抜粋本文:
------------------------------

糖尿病

糖尿病とは

糖尿病とは?糖尿病とは、すい臓から分泌される「インスリン」というホルモンが、正常に働かない、分泌されないことで、血糖値が慢性的に高くなってしまう病気です。
糖尿病は大きく、すい臓のβ細胞が破壊されることでインスリンが分泌されなくなる2型糖尿病と、生活習慣の乱れ等によってインスリンが正常に働かない2型糖尿病に分けられます。そして糖尿病全体のうち90%以上を2型糖尿病が占めています。
動脈硬化が進行し心筋梗塞・脳卒中のリスクが高まるばかりか、腎症・神経障害・網膜症といったQOLを大きく低下させる合併症の危険もあります。
健康診断などで高血糖を指摘された場合には、早めに医療機関を受診し、適切な治療を受けましょう。

初期症状の無い糖尿病が進行したら

糖尿病は、初期にはほとんど症状なく進行します。

------------------------------

提供一覧:
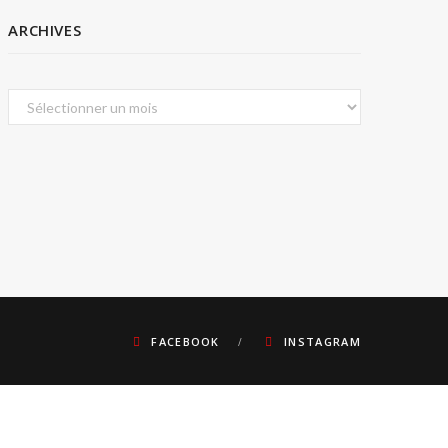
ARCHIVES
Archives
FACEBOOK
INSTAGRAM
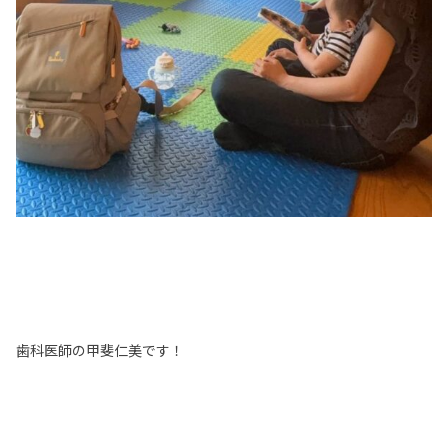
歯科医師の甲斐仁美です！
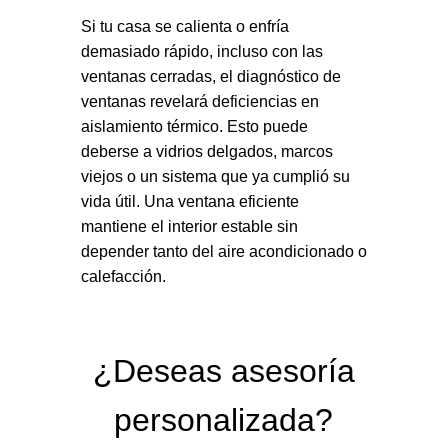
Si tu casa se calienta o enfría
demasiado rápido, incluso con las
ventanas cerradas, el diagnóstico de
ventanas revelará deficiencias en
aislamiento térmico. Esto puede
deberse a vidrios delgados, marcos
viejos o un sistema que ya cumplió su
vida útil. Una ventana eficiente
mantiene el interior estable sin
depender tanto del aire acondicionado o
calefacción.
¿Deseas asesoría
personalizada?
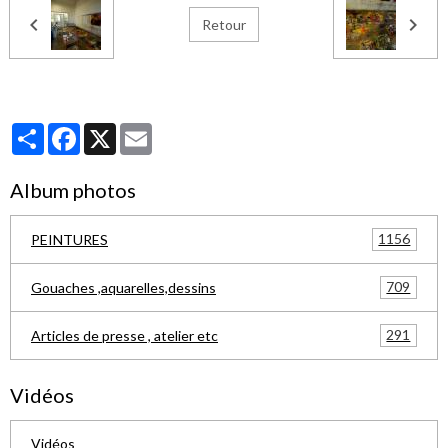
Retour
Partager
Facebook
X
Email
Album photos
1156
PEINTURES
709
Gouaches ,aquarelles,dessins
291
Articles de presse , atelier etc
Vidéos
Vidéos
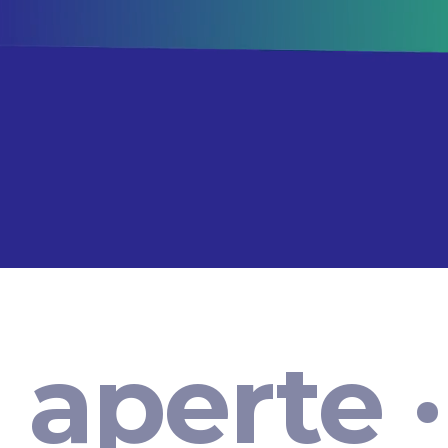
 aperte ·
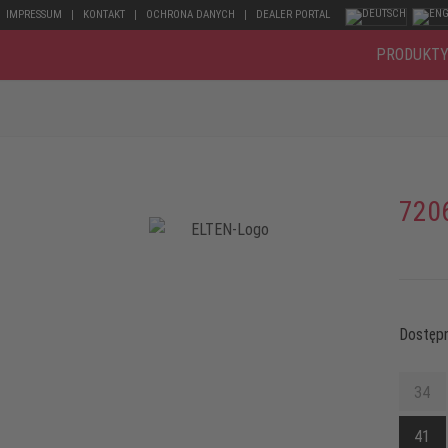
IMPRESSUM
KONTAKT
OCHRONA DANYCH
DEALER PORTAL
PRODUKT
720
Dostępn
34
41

------------------------------

作業内容:
A – 糖尿病の本文によると、糖尿病で血糖値が慢性的に高くなるのはなぜか。1～3文で説明せよ。
B – 糖尿病の本文の「糖尿病とは?糖尿病とは、すい」から「せる合併症の危険もあります。」までを、「心筋梗塞」を「狭心症」に差し替えて書き直せ。
C – 糖尿病の本文を、途切れたところから書き継げ。
一覧は参照しなくてもかまいません。

作業別解答:
A – すい臓から分泌される「インスリン」というホルモンが正常に働かない、または分泌されないためです。

B –
糖尿病とは?糖尿病とは、すい臓から分泌される「インスリン」というホルモンが、正常に働かない、分泌されないことで、血糖値が慢性的に高くなってしまう病気です。
糖尿病は大きく、すい臓のβ細胞が破壊されることでインスリンが分泌されなくなる2型糖尿病と、生活習慣の乱れ等によってインスリンが正常に働かない2型糖尿病に分けられます。そして糖尿病全体のうち90%以上を2型糖尿病が占めています。
動脈硬化が進行し狭心症・脳卒中のリスクが高まるばかりか、腎症・神経障害・網膜症といったQOLを大きく低下させる合併症の危険もあります。

C –
以下のような症状が現れている場合には、すでに糖尿病がある程度進行していることが考えられます。

初期症状の無い糖尿病が進行したら
  • 目のかすみ、視力低下
  • 疲労感、すぐに疲れる
  • 乾燥肌
  • 傷が治りにくい
  • 手足の感覚の低下
  • 頻尿
  • 喉の乾き、水分の摂り過ぎ

糖尿病を放置するリスク

糖尿病を放置すると、動脈硬化が進行していきます。動脈硬化は、全身の血管へと影響するものであり、さまざまな合併症のリスクを上昇させます。特に以下の神経障害・網膜症・腎症のことを、糖尿病の三大合併症と言います。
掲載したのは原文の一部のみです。